AIM OF THE TASK -
Return every entry below exactly as written.

DATA EXTRACT -
______________________________

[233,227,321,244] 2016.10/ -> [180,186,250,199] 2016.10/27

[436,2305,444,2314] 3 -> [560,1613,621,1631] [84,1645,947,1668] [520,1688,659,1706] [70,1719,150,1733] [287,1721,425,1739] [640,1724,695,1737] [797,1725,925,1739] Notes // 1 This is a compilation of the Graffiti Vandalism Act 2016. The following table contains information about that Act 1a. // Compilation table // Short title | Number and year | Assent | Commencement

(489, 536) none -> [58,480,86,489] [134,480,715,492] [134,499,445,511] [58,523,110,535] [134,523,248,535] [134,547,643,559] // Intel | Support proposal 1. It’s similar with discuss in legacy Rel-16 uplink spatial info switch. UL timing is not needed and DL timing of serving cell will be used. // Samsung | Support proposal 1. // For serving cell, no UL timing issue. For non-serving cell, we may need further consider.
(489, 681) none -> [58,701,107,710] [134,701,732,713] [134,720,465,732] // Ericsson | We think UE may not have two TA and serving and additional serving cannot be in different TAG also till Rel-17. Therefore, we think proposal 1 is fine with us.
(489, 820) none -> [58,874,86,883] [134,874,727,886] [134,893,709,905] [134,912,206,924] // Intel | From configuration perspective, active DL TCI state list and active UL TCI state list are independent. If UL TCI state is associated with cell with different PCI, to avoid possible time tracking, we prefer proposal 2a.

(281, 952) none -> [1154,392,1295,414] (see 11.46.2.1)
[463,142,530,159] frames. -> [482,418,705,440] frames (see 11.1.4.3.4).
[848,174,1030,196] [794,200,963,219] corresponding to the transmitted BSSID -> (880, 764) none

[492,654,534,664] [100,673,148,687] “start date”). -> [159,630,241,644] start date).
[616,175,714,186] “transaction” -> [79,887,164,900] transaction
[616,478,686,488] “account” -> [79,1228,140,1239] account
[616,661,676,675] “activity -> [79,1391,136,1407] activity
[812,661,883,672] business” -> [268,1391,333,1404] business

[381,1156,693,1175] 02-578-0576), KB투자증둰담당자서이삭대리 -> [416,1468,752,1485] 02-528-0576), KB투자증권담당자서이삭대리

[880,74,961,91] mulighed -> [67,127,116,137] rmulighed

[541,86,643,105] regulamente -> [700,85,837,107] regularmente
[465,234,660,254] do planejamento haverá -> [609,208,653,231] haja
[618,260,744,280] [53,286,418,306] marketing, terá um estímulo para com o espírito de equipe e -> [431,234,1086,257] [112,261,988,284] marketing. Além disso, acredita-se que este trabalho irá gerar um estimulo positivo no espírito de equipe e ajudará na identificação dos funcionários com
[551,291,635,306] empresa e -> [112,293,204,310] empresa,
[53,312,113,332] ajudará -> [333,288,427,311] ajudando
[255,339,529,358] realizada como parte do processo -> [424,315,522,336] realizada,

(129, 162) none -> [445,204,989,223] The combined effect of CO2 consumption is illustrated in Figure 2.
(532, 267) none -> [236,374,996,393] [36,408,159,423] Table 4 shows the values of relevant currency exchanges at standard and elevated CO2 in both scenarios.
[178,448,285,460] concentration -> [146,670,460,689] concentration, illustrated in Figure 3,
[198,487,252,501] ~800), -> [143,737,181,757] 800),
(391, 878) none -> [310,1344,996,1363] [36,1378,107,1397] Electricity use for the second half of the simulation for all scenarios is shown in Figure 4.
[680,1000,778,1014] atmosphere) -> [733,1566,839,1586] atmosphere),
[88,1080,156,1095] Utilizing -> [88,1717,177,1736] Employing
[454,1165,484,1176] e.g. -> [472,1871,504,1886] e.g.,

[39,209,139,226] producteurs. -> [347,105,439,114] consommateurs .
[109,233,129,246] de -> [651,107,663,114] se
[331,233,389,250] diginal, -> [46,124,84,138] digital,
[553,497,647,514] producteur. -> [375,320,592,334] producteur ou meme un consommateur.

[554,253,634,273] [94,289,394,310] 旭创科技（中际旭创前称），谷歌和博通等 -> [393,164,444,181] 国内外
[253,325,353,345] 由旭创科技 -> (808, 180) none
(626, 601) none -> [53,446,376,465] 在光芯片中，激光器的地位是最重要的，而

______________________________

YOUR RESPONSE -
[233,227,321,244] 2016.10/ -> [180,186,250,199] 2016.10/27

[436,2305,444,2314] 3 -> [560,1613,621,1631] [84,1645,947,1668] [520,1688,659,1706] [70,1719,150,1733] [287,1721,425,1739] [640,1724,695,1737] [797,1725,925,1739] Notes // 1 This is a compilation of the Graffiti Vandalism Act 2016. The following table contains information about that Act 1a. // Compilation table // Short title | Number and year | Assent | Commencement

(489, 536) none -> [58,480,86,489] [134,480,715,492] [134,499,445,511] [58,523,110,535] [134,523,248,535] [134,547,643,559] // Intel | Support proposal 1. It’s similar with discuss in legacy Rel-16 uplink spatial info switch. UL timing is not needed and DL timing of serving cell will be used. // Samsung | Support proposal 1. // For serving cell, no UL timing issue. For non-serving cell, we may need further consider.
(489, 681) none -> [58,701,107,710] [134,701,732,713] [134,720,465,732] // Ericsson | We think UE may not have two TA and serving and additional serving cannot be in different TAG also till Rel-17. Therefore, we think proposal 1 is fine with us.
(489, 820) none -> [58,874,86,883] [134,874,727,886] [134,893,709,905] [134,912,206,924] // Intel | From configuration perspective, active DL TCI state list and active UL TCI state list are independent. If UL TCI state is associated with cell with different PCI, to avoid possible time tracking, we prefer proposal 2a.

(281, 952) none -> [1154,392,1295,414] (see 11.46.2.1)
[463,142,530,159] frames. -> [482,418,705,440] frames (see 11.1.4.3.4).
[848,174,1030,196] [794,200,963,219] corresponding to the transmitted BSSID -> (880, 764) none

[492,654,534,664] [100,673,148,687] “start date”). -> [159,630,241,644] start date).
[616,175,714,186] “transaction” -> [79,887,164,900] transaction
[616,478,686,488] “account” -> [79,1228,140,1239] account
[616,661,676,675] “activity -> [79,1391,136,1407] activity
[812,661,883,672] business” -> [268,1391,333,1404] business

[381,1156,693,1175] 02-578-0576), KB투자증둰담당자서이삭대리 -> [416,1468,752,1485] 02-528-0576), KB투자증권담당자서이삭대리

[880,74,961,91] mulighed -> [67,127,116,137] rmulighed

[541,86,643,105] regulamente -> [700,85,837,107] regularmente
[465,234,660,254] do planejamento haverá -> [609,208,653,231] haja
[618,260,744,280] [53,286,418,306] marketing, terá um estímulo para com o espírito de equipe e -> [431,234,1086,257] [112,261,988,284] marketing. Além disso, acredita-se que este trabalho irá gerar um estimulo positivo no espírito de equipe e ajudará na identificação dos funcionários com
[551,291,635,306] empresa e -> [112,293,204,310] empresa,
[53,312,113,332] ajudará -> [333,288,427,311] ajudando
[255,339,529,358] realizada como parte do processo -> [424,315,522,336] realizada,

(129, 162) none -> [445,204,989,223] The combined effect of CO2 consumption is illustrated in Figure 2.
(532, 267) none -> [236,374,996,393] [36,408,159,423] Table 4 shows the values of relevant currency exchanges at standard and elevated CO2 in both scenarios.
[178,448,285,460] concentration -> [146,670,460,689] concentration, illustrated in Figure 3,
[198,487,252,501] ~800), -> [143,737,181,757] 800),
(391, 878) none -> [310,1344,996,1363] [36,1378,107,1397] Electricity use for the second half of the simulation for all scenarios is shown in Figure 4.
[680,1000,778,1014] atmosphere) -> [733,1566,839,1586] atmosphere),
[88,1080,156,1095] Utilizing -> [88,1717,177,1736] Employing
[454,1165,484,1176] e.g. -> [472,1871,504,1886] e.g.,

[39,209,139,226] producteurs. -> [347,105,439,114] consommateurs .
[109,233,129,246] de -> [651,107,663,114] se
[331,233,389,250] diginal, -> [46,124,84,138] digital,
[553,497,647,514] producteur. -> [375,320,592,334] producteur ou meme un consommateur.

[554,253,634,273] [94,289,394,310] 旭创科技（中际旭创前称），谷歌和博通等 -> [393,164,444,181] 国内外
[253,325,353,345] 由旭创科技 -> (808, 180) none
(626, 601) none -> [53,446,376,465] 在光芯片中，激光器的地位是最重要的，而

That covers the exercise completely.